1er jour : En chaussant à 9h30 difficile d’aller plus loin que le refuge de la Pra. Assez long quand même avec beaucoup de descente peaux sur les skis, ce qui les fusille pas mal. D+ 900 m
2ème jour : La montée au col de Freydane se déroule bien. La descente sur le glacier éponyme, sous la face austère du grand Pic de Belledonne est magnifique avec une poudre tassée agréable à skier. Remontée vers le crux de la traversée, le col du rocher de l’Homme. Finalement en poudre tassée ça passe crème. S’ensuit l’enchainement du col de la Mine de fer et de la brèche de Roche fendue. La descente est bonne au début, puis cela s’alourdit rapidement. Emporté dans notre élan on descend un peu bas. C’est pas grave, on profite. Nous ne serons que deux au refuge. D+ 1450 m
3ème jour : Nous optons pour le col de l’Aigleton. Petite descente derrière. La montée suivante se fera en crampons pour éviter de galérer dans la grosse coulée. Derrière pour éviter une manip, on tente de traversée à pied pour rejoindre le col de la vache. Grosse erreur, les pentes ont chauffé et on s’enfonce à de maintes reprises. Magnifique descente dans une moquette 5 étoiles sur les lacs de sept Laux. On contourne le premier par la gauche. Remontée vers le lac blanc et là je consulte le niveau de ma foi, le curseur est à -10, tant pis, comme le mystificateur de Nazareth, je m’élance sur le lac. Nom de dieu, ça marche. La descente du col de Monchillon est plutôt bonne. Nous serons 5 au refuge de Combe Madame. Comme hier, l’orientation nous permet de diner dehors. D+ 1340 m
4ème jour : Les couteaux vont chauffer aujourd’hui. Elle est bien tendue cette première montée au col de Tepey. Désormais on est chez nous, comme diraient les fachos. Cette partie là du massif nous est familière, plus besoin de faire de la carto. A 8h30, ça commence à décailler. On a bien fait de partir de nuit. Belle descente puis rapidement on repeaute direction la selle de Puy Gris. La descente du glacier de Gleyzin est bonne mais plus bas on s’agrippe aux chaussettes. Dernière montée, la trace est bonne jusqu’au col du Morettan. Une bonne descente jusqu’au barrage mais après une bonne galère dans la forêt. On mettra environ trois heures pour rejoindre la route, tantôt à skis, tantôt à pied. D+ 1800 m et 25 km.

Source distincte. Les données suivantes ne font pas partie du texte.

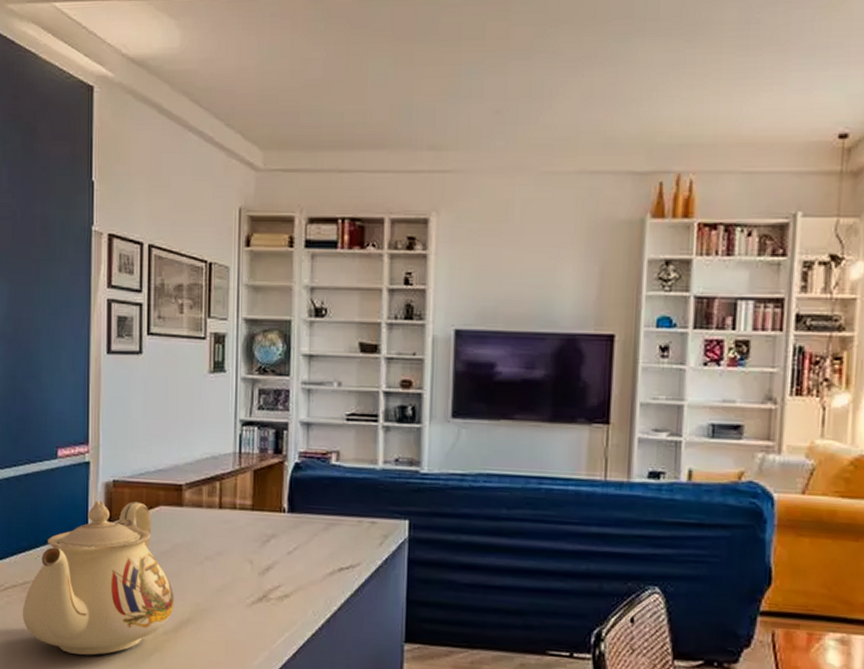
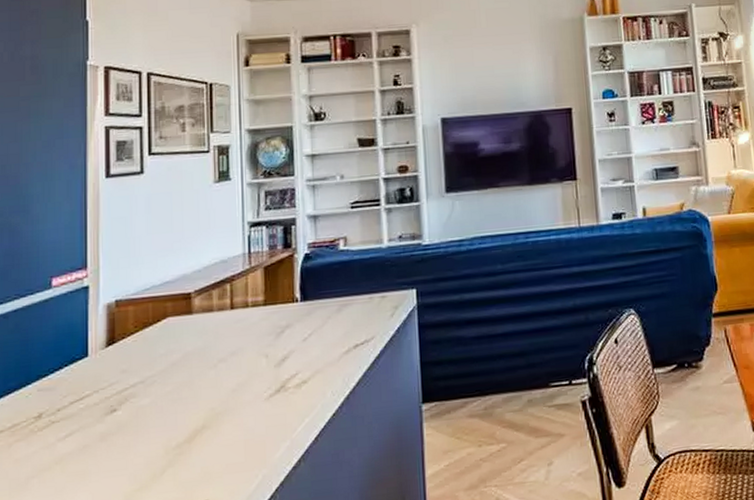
teapot: present [23,500,174,656] -> none [11,317,187,492]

Un joli voyage de proximité, en mobilité douce comme la plupart de mes raids, sans cramer trop de CO2. Une orientation complexe sur la première partie avec beaucoup de micro-descentes. Chapeau à ceux qui enchaînent le parcours à la journée. On aura croisé en tout et pour tout 5 personnes (deux à la brèche de roche fendue et 3 collants pipettes à la selle du Puys Gris) plus quelques chamois.